* _TASK LIST_:
A – In the forum thread on lucid dreaming, who makes someone a shaman, according to Ryan?
B – From the lucid dreaming thread, return the passage that begins at the words "Wow i didn't" and ends after the words "the shaman serves.".

* _DOCUMENT EXTRACT_:
────────────────

Wow. Interesting, to say the least.

----------


## Loaf

Very interesting.

----------


## Hidden

Interesting.  I'm not sure about lucid dreaming being a separate state of consciousness though...

----------


## Loaf

> Interesting.  I'm not sure about lucid dreaming being a separate state of consciousness though...



Well, when we are in a lucid dream it doesn't feel the same way as when we are awake, but its not quite the same as the way we feel when non-lucid. The experience really is unique.

----------


## detroitLions1970

It feels... lucid. Clear thinking lucid.

----------


## Hidden

Yes...  But you're dreaming along and you realize you're dreaming, and then it stops being a dream?

----------


## beachgirl

kind of verifies the tibetan dream yoga position that we're always awake, even when we're dreaming...
or dreaming while we're awake...
we're doing both with LD and experiencing this.

----------


## changed

> Wow, 
> 
> 
> I'm a shaman? lol



Wow i didn't LDers were shaman how cool.

----------


## Ryan

hey ya'll, 

lucid dreaming does not = shamanism, imho. What Winkelman is getting at is that shaman use the lucid state to perform their tasks. Shaman are culturally defined roles -- healers and information seekers. Calling yourself a shaman doesn't make you one; rather, it is a designation made by a community of people who the shaman serves.

────────────────

* _DATA ROWS_:
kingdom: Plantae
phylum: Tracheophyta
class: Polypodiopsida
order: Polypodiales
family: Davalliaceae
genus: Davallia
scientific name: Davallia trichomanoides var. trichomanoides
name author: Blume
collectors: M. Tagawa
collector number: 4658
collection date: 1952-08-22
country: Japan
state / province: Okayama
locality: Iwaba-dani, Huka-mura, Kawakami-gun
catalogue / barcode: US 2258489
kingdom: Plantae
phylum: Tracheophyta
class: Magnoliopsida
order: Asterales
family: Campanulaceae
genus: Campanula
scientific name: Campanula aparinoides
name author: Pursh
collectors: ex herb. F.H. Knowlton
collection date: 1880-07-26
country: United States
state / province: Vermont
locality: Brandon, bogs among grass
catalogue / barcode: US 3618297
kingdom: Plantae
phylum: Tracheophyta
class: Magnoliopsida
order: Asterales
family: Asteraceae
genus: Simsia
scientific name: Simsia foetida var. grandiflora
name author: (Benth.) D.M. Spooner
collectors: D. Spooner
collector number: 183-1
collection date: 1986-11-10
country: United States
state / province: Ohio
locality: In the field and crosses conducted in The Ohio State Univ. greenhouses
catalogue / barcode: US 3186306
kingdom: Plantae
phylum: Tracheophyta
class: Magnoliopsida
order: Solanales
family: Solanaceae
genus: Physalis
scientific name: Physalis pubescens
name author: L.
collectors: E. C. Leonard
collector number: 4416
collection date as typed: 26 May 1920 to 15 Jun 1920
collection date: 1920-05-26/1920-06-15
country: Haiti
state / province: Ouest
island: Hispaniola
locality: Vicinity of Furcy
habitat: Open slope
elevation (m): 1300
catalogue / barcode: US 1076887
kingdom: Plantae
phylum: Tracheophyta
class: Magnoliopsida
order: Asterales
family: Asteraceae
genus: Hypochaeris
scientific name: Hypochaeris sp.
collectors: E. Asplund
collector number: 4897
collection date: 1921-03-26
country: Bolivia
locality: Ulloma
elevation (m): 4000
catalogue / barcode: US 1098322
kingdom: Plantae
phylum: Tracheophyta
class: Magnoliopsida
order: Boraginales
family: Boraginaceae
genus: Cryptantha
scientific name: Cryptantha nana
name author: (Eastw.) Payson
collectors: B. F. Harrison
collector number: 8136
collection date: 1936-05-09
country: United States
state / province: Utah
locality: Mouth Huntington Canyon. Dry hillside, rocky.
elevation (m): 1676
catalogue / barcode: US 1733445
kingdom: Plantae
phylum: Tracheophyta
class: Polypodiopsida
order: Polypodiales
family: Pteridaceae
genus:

────────────────

* _ANSWERS TO THE EXERCISES_:
A – A community of people whom the shaman serves.

B –
Wow i didn't LDers were shaman how cool.

----------


## Ryan

hey ya'll, 

lucid dreaming does not = shamanism, imho. What Winkelman is getting at is that shaman use the lucid state to perform their tasks. Shaman are culturally defined roles -- healers and information seekers. Calling yourself a shaman doesn't make you one; rather, it is a designation made by a community of people who the shaman serves.